A Hooked on Phonics set went for $40. Lot cheaper than the tv ads. When an antique massager came up, which looked like a padded brick with handles, I remarked that it wouldn't "fit" anywhere you would want it. Wife's response? "You could sit on it."

Really.

When the daughter took over keeping records, and asked that a sale price be repeated, her Dad, the auctioneer, snarled at her about how she was supposed to be trying to work. One of the spotters announced the new game of "Family Feud." And of course, with her keeping records and her husband spotting, there was nobody to keep the grandson out of the way.

When the ski boots came up, the remark was made that "some of you made need these to get home." Since the highways were still closed when we left, that remark may not have been so humorous to some.

One of the plastic chickens that crows when its motion sensor is triggered went for $7. Made the auctioneer sick, 'cause he paid $20 for the one at the store entrance. The crew gave the buyer the batteries, which they had taken out yesterday to shut the thing up.

The bored grandson had finally settled down when he discovered a beautiful antique, cast-metal tractor to play with. Then it came time to sell that. It was real pathetic, watching the little guy politely trying to reach up and retrieve it from the tall spotter, who held it high for sale. Naturally the price went high. At the end, the auctioneer asked for the buyer's number, who he had not been watching. His daughter at the table behind him snapped back "#59!" Her number. She bought it for her son.

The son-in-law applauded, as did we.

That little boy spent the rest of the auction quietly playing with his new toy. An expensive antique.

Cool. I like her a lot more, now.

So, how did we do? My big purchase was a huge glass ashtray. From the United States Senate. Personalized. Wife bought several trays of brass and glassware, always trying to get just one or two items. Whenever they had a pile of stuff they couldn't sell on the block, they just kept adding items to it until they added something someone wanted. Wife got stuck buying piles of junk twice.

Anybody want a couple of those hand-painted ceramic carolers they do in all the craft clubs?

She did get a bag of birds for $15, with two of them being jade (Chinese, unfortunately). The spotter who runs an antiques store whispered "good buy there" as he delivered them.

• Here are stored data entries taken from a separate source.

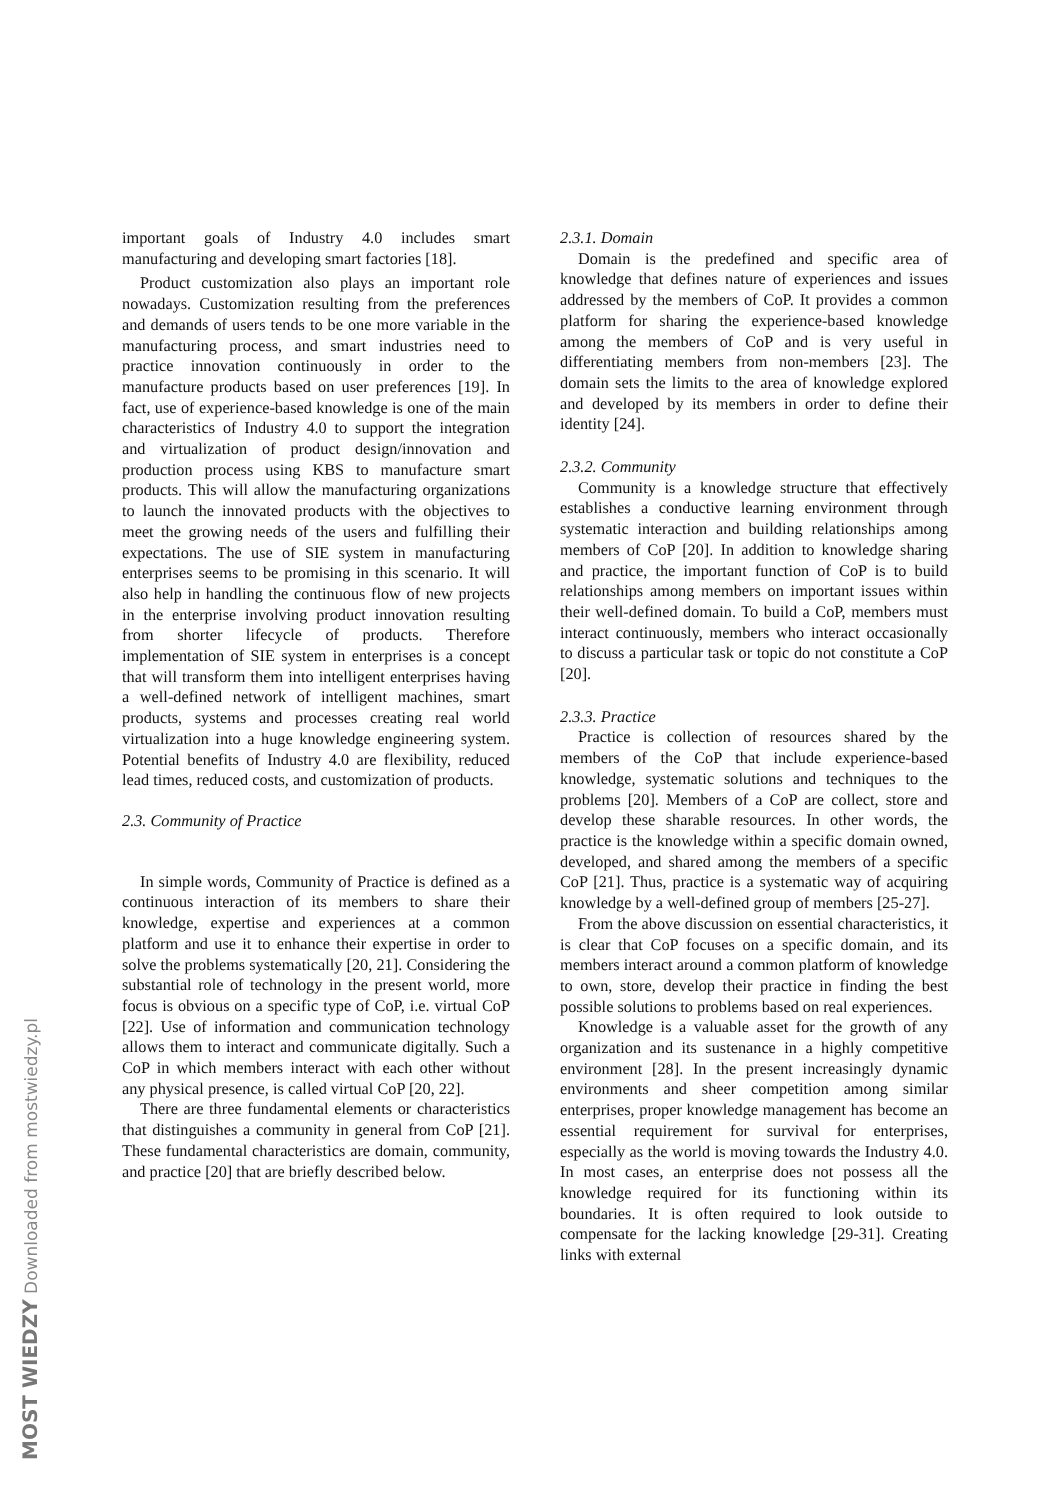important goals of Industry 4.0 includes smart manufacturing and developing smart factories [18].
Product customization also plays an important role nowadays. Customization resulting from the preferences and demands of users tends to be one more variable in the manufacturing process, and smart industries need to practice innovation continuously in order to the manufacture products based on user preferences [19]. In fact, use of experience-based knowledge is one of the main characteristics of Industry 4.0 to support the integration and virtualization of product design/innovation and production process using KBS to manufacture smart products. This will allow the manufacturing organizations to launch the innovated products with the objectives to meet the growing needs of the users and fulfilling their expectations. The use of SIE system in manufacturing enterprises seems to be promising in this scenario. It will also help in handling the continuous flow of new projects in the enterprise involving product innovation resulting from shorter lifecycle of products. Therefore implementation of SIE system in enterprises is a concept that will transform them into intelligent enterprises having a well-defined network of intelligent machines, smart products, systems and processes creating real world virtualization into a huge knowledge engineering system. Potential benefits of Industry 4.0 are flexibility, reduced lead times, reduced costs, and customization of products.
2.3. Community of Practice
In simple words, Community of Practice is defined as a continuous interaction of its members to share their knowledge, expertise and experiences at a common platform and use it to enhance their expertise in order to solve the problems systematically [20, 21]. Considering the substantial role of technology in the present world, more focus is obvious on a specific type of CoP, i.e. virtual CoP [22]. Use of information and communication technology allows them to interact and communicate digitally. Such a CoP in which members interact with each other without any physical presence, is called virtual CoP [20, 22].
There are three fundamental elements or characteristics that distinguishes a community in general from CoP [21]. These fundamental characteristics are domain, community, and practice [20] that are briefly described below.
2.3.1. Domain
Domain is the predefined and specific area of knowledge that defines nature of experiences and issues addressed by the members of CoP. It provides a common platform for sharing the experience-based knowledge among the members of CoP and is very useful in differentiating members from non-members [23]. The domain sets the limits to the area of knowledge explored and developed by its members in order to define their identity [24].
2.3.2. Community
Community is a knowledge structure that effectively establishes a conductive learning environment through systematic interaction and building relationships among members of CoP [20]. In addition to knowledge sharing and practice, the important function of CoP is to build relationships among members on important issues within their well-defined domain. To build a CoP, members must interact continuously, members who interact occasionally to discuss a particular task or topic do not constitute a CoP [20].
2.3.3. Practice
Practice is collection of resources shared by the members of the CoP that include experience-based knowledge, systematic solutions and techniques to the problems [20]. Members of a CoP are collect, store and develop these sharable resources. In other words, the practice is the knowledge within a specific domain owned, developed, and shared among the members of a specific CoP [21]. Thus, practice is a systematic way of acquiring knowledge by a well-defined group of members [25-27].
From the above discussion on essential characteristics, it is clear that CoP focuses on a specific domain, and its members interact around a common platform of knowledge to own, store, develop their practice in finding the best possible solutions to problems based on real experiences.
Knowledge is a valuable asset for the growth of any organization and its sustenance in a highly competitive environment [28]. In the present increasingly dynamic environments and sheer competition among similar enterprises, proper knowledge management has become an essential requirement for survival for enterprises, especially as the world is moving towards the Industry 4.0. In most cases, an enterprise does not possess all the knowledge required for its functioning within its boundaries. It is often required to look outside to compensate for the lacking knowledge [29-31]. Creating links with external
MOST WIEDZY Downloaded from mostwiedzy.pl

Ran bids up high on one art item. It was an old 1940s color picture of Aspen Alley, taken by the father of the auctioneer, that had been painted over by a one-armed artist whose work is well known in this town. Wife wanted to buy it to donate to the museum at the historical site. I was surprised at how generous she wanted to be, but she finally quit when it reached $50. So I bid one more time for her.

We still lost it. But it went immediately back to the auctioneer's office, so I suspect they bought it themselves to get it back into the family.

Wife bought a tray of knick-knacks to get one piece of Chinese brass. The hand of the woman next to her followed the tray in as it was delivered, asking the wife if she would part with a small crucifix for a dollar. Before I could look at it, the wife agreed.

Pretty sure the Christ figure was silver, and the halo gold.

Damn.

Concluding note:

As I was loading the goods into the Explorer in snow in the parking lot (wife took the warm job of ferrying them to the door), overheard one man ask another how he was doing.

"The wife's gonna kill me when she sees this." was the response.